== Input material

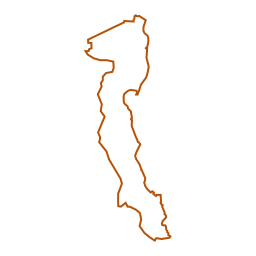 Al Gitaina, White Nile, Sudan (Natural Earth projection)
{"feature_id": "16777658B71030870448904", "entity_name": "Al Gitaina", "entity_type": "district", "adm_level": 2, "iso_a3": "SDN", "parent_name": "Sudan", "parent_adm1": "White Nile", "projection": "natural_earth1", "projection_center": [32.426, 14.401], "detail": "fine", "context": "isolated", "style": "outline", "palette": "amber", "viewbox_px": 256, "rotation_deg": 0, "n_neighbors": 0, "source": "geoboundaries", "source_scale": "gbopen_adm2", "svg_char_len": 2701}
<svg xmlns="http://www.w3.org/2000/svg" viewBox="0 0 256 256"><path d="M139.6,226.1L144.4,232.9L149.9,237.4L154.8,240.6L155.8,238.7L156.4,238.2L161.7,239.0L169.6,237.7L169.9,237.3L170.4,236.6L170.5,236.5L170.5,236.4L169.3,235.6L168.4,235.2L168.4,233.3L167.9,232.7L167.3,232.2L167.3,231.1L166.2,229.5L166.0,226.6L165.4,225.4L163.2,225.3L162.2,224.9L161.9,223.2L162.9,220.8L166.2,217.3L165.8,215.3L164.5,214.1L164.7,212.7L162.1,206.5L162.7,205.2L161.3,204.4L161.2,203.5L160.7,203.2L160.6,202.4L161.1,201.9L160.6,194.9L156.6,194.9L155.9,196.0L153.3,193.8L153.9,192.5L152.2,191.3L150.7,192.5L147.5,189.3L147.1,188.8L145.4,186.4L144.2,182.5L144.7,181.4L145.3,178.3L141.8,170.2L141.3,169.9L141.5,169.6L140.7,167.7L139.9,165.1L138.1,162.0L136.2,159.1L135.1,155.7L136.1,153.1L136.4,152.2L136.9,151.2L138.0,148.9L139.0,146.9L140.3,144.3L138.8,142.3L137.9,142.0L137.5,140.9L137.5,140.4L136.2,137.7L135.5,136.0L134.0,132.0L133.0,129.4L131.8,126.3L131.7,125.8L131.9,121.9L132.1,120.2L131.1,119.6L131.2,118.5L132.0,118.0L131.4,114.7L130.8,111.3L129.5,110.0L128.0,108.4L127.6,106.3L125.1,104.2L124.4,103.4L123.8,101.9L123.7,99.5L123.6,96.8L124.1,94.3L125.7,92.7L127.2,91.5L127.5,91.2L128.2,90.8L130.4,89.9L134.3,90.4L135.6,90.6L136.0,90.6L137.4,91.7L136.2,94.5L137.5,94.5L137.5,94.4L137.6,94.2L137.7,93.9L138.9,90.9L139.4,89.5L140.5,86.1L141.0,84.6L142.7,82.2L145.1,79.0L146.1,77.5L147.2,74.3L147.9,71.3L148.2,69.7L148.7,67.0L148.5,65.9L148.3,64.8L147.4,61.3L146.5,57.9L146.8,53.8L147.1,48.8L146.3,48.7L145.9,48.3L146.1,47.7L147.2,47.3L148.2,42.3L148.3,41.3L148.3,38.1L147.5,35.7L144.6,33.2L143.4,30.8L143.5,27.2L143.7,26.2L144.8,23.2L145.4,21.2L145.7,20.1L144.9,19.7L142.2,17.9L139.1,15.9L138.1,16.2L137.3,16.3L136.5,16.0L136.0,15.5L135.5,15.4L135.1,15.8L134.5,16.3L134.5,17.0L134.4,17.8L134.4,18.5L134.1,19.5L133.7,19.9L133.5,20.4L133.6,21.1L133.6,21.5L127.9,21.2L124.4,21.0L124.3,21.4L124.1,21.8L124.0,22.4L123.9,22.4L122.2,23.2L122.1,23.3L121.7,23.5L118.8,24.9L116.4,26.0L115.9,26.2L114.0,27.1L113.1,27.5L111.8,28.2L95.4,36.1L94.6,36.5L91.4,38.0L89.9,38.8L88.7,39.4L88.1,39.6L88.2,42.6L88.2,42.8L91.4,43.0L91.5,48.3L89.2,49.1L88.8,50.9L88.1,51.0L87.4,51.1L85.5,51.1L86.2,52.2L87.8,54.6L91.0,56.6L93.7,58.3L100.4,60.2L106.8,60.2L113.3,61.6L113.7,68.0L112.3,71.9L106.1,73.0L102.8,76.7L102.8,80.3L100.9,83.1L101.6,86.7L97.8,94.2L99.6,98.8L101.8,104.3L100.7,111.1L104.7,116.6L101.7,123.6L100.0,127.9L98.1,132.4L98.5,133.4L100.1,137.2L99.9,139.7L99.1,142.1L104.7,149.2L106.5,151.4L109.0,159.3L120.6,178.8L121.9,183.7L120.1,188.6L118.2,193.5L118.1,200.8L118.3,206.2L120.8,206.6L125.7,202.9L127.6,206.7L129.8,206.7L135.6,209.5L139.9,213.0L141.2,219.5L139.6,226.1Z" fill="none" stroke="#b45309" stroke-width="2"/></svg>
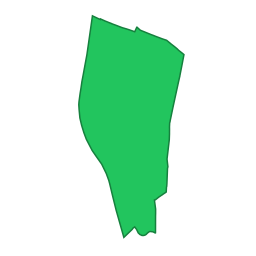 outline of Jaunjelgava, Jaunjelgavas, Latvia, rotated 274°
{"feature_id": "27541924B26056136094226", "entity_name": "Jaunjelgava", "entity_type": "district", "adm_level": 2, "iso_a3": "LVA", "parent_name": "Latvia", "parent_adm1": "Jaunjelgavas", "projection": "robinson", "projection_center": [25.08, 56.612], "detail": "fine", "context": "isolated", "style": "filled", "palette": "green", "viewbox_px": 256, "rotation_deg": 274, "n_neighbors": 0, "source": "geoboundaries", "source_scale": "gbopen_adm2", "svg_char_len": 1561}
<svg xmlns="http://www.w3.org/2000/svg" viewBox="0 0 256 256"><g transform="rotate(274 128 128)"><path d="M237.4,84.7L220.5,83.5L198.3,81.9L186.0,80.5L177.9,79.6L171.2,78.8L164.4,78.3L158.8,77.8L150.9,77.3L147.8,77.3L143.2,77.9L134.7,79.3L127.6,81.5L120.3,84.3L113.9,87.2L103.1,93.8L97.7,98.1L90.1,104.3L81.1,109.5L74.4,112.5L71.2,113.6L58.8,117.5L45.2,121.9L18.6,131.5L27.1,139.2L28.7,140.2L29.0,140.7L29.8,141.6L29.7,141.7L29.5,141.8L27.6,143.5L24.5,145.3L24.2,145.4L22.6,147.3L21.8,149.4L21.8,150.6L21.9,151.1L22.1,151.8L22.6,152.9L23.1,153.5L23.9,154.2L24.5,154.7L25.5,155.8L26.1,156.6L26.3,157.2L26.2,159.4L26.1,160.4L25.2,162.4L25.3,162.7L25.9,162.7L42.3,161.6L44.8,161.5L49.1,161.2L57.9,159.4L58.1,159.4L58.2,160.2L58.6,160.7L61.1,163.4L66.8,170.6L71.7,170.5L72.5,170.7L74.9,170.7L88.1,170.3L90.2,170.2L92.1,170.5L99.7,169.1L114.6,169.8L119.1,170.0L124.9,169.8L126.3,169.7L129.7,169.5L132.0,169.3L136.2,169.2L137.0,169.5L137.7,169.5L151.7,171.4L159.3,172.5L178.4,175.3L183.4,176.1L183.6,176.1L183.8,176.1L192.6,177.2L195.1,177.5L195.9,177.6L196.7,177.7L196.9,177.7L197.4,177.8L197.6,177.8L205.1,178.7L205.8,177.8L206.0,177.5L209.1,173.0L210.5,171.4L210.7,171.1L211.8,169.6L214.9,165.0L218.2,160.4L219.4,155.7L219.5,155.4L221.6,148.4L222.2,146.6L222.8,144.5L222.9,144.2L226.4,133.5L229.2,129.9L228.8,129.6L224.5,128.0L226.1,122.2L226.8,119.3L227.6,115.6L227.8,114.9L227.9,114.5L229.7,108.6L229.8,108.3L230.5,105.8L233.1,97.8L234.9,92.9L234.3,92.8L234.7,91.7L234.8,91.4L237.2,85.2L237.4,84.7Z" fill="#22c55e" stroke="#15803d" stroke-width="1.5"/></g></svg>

====

Count the lines in the records above that contain the string "robinson" and give only the number.

**Task output:** 1